Mechanisms of Developmentally Regulated Splicing

发育调控剪接机制

• 批准号: 7575223
• 负责人: Thomas A Cooper
• 金额: $ 28.4万
• 依托单位: BAYLOR COLLEGE OF MEDICINE
• 依托单位国家: 美国
• 财政年份: 2006
• 资助国家: 美国
• 起止时间: 2006-02-01 至 2011-07-31
• 项目状态: 已结题
• 来源: https://reporter.nih.gov/project-details/7575223
• 关键词: Adult; Alternative Splicing; Binding; Binding Sites; Bioinformatics; CCAAT-enhancer-binding protein-delta; Cell Culture Techniques; Cell Line; Chickens; Classification; Development; Disease; Event; Foundations; Future; Gene Expression; Goals; Heart; Investigation; Knockout Mice; Lead; Modeling; Molecular; Mus; Muscle; Muscle Development; Myoblasts; Pattern; Post-Translational Protein Processing; Process; Protein Binding; Protein Isoforms; Proteins; RNA Splicing; Regulation; Research Personnel; Reverse Transcriptase Polymerase Chain Reaction; Signal Pathway; Skeletal Muscle; Staging; Striated Muscles; System; Testing; Transgenic Organisms; Translations; Undifferentiated; Variant; base; cardiogenesis; cell type; fetal; in vivo; insight; mouse model; novel; programs; research study; response; skeletal muscle differentiation

DESCRIPTION (provided by applicant): The long term goal of this proposal is to understand the mechanisms by which endogenous alternative splicing regulators modulate natural splicing transitions. Many proteins have been shown to bind to specific pre-mRNAs and regulate splicing in experiments using exogenous proteins and RNA, however, very little is known about how natural splicing transitions are regulated in vivo. Striated muscle development provides an ideal system to discover networks of coordinately regulated alternative splicing transitions, identify the determinative regulators of specific sets of splicing transitions, determine how the activities of endogenous splicing factors are modulated to drive these transitions, and identify the signaling pathways that control the activities of the determinative splicing regulators. We will perform a systematic large scale screen to identify alternative splicing events that are robustly regulated during differentiation of skeletal muscle in cell culture and during fetal to adult development of heart and skeletal muscle tissues. We will establish correlations between splicing transitions and the expression of a panel of known splicing regulators. Comparisons of mouse and chicken striated muscle development will be used to identify conserved transitions of splicing patterns and regulator expression. Bioinformatic analyses will be used to identify putative factor binding sites as well as novel motifs among regulated pre-mRNAs.
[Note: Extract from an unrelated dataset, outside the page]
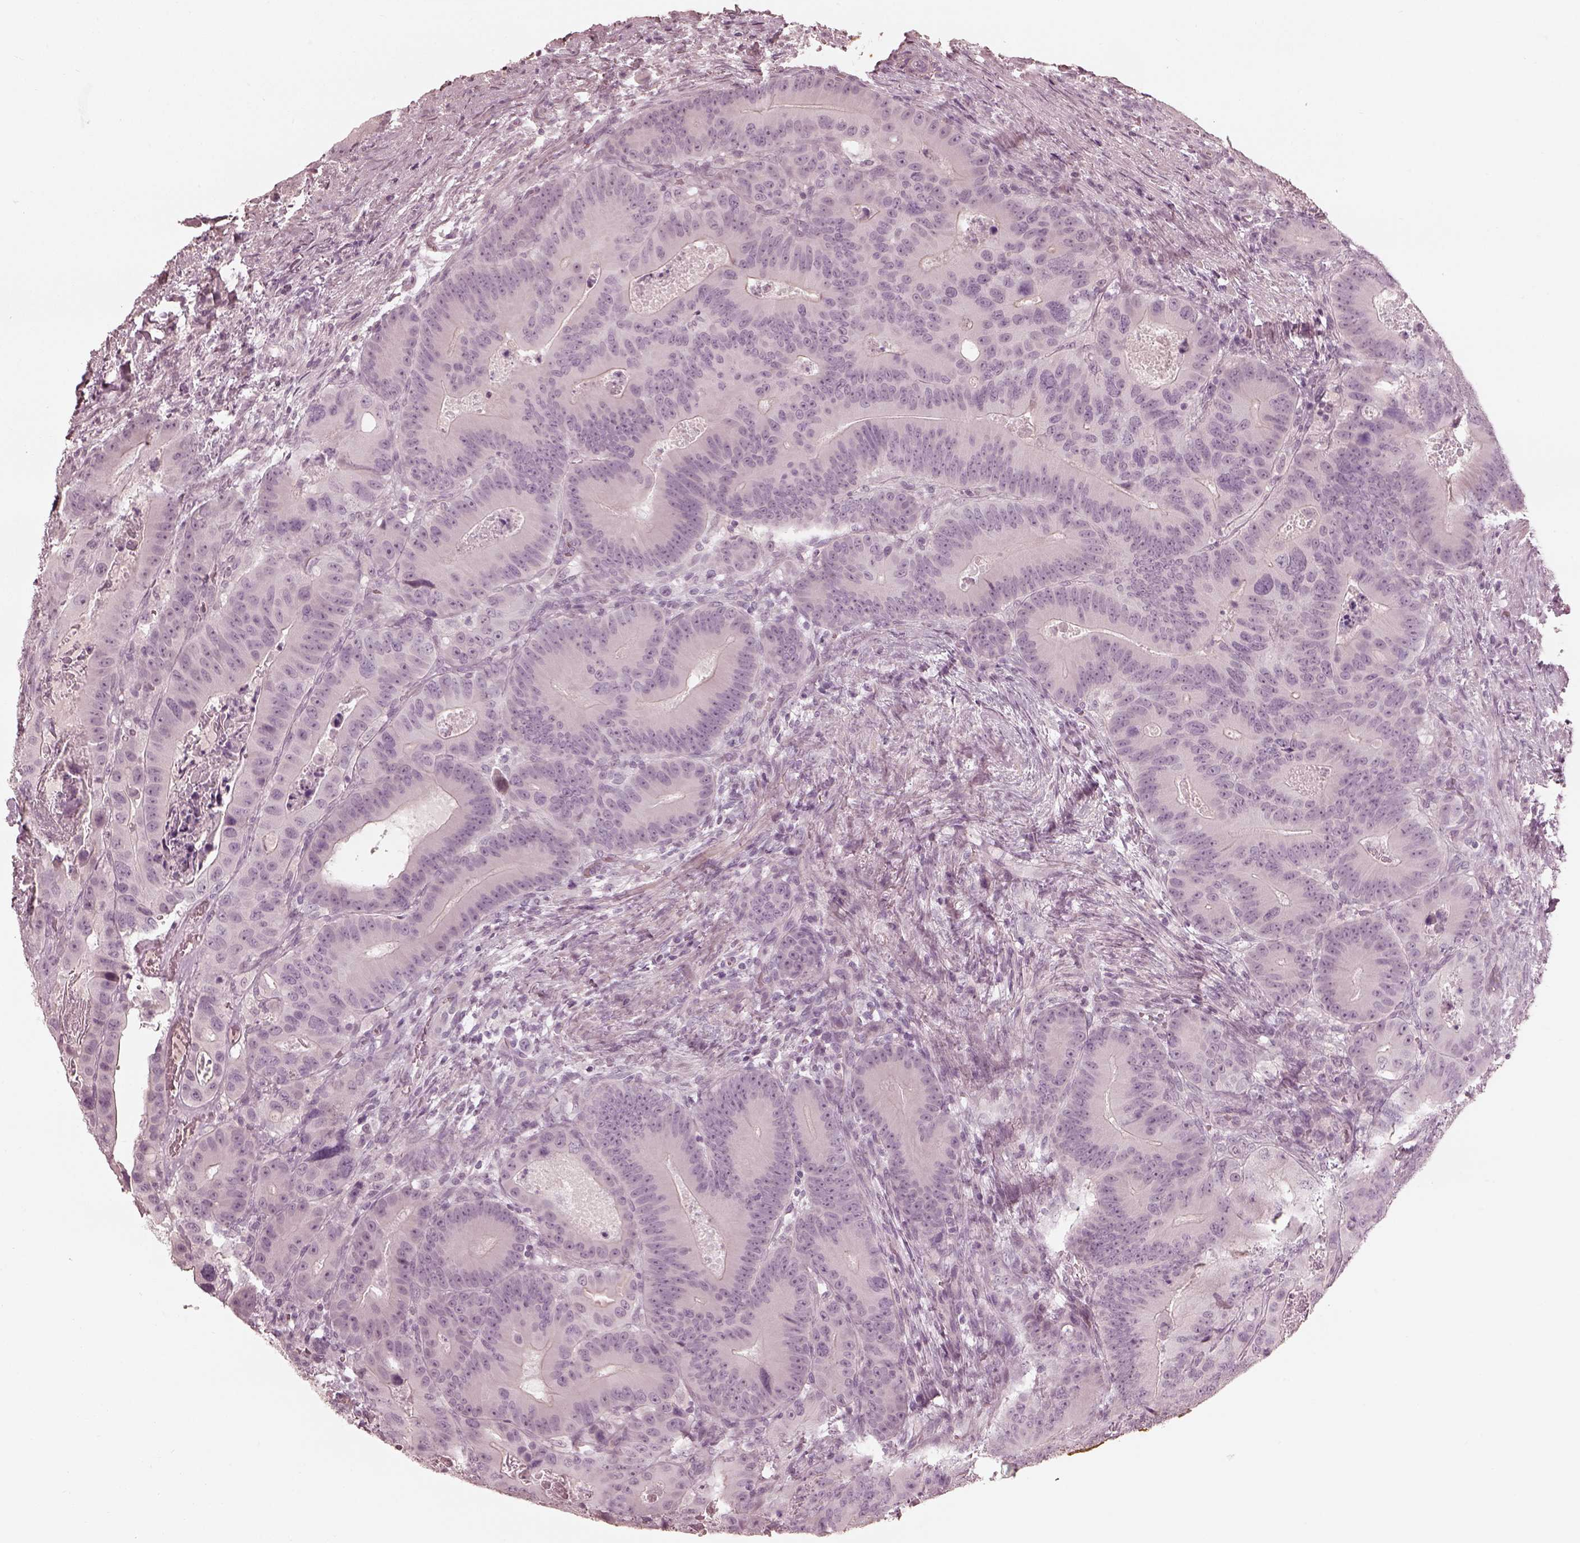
{"staining": {"intensity": "negative", "quantity": "none", "location": "none"}, "tissue": "colorectal cancer", "cell_type": "Tumor cells", "image_type": "cancer", "snomed": [{"axis": "morphology", "description": "Adenocarcinoma, NOS"}, {"axis": "topography", "description": "Rectum"}], "caption": "A micrograph of colorectal cancer stained for a protein reveals no brown staining in tumor cells.", "gene": "ADRB3", "patient": {"sex": "male", "age": 64}}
Sets of robustly regulated alternative splicing transitions will be used to identify splicing factors that are determinative for specific splicing transitions and coordinated regulation. Cause:effect relationships between splicing transitions and regulator expression will be tested, in cell culture and in transgenic and knockout mouse models. We will also determine the mechanisms by which the activities of splicing regulators are modulated during development. Understanding developmentally regulated splicing is crucial for understanding the mechanisms of gene expression in normal and pathological states and will ultimately lead to approaches to correct or circumvent disease processes at the molecular level.

描述（由申请人提供）：本提案的长期目标是了解内源性选择性剪接调节因子调节天然剪接转换的机制。在使用外源蛋白和RNA的实验中，许多蛋白质已被证明与特定的前体mRNA结合并调节剪接，然而，关于天然剪接转换如何在体内调节的知之甚少。横纹肌发育提供了一个理想的系统，以发现协调调节的选择性剪接转换的网络，确定特定组的剪接转换的决定性调节器，确定内源性剪接因子的活动是如何调制驱动这些转换，并确定控制决定性剪接调节器的活动的信号通路。我们将进行系统的大规模筛选，以确定在细胞培养中骨骼肌分化过程中以及在心脏和骨骼肌组织从胎儿到成人发育过程中受到强烈调控的选择性剪接事件。我们将建立剪接转换和一组已知剪接调节因子表达之间的相关性。小鼠和鸡横纹肌发育的比较将被用来确定剪接模式和调节表达的保守转换。生物信息学分析将用于确定推定的因子结合位点以及受调控的前体mRNA中的新基序。将使用稳健调节的可变剪接转换的集合来鉴定对特定剪接转换和协调调节具有决定性的剪接因子。将在细胞培养物以及转基因和基因敲除小鼠模型中测试剪接转换和调节子表达之间的因果关系。我们还将确定剪接调节剂的活动在发育过程中调制的机制。了解发育调控剪接对于了解正常和病理状态下的基因表达机制至关重要，并最终导致在分子水平上纠正或规避疾病过程的方法。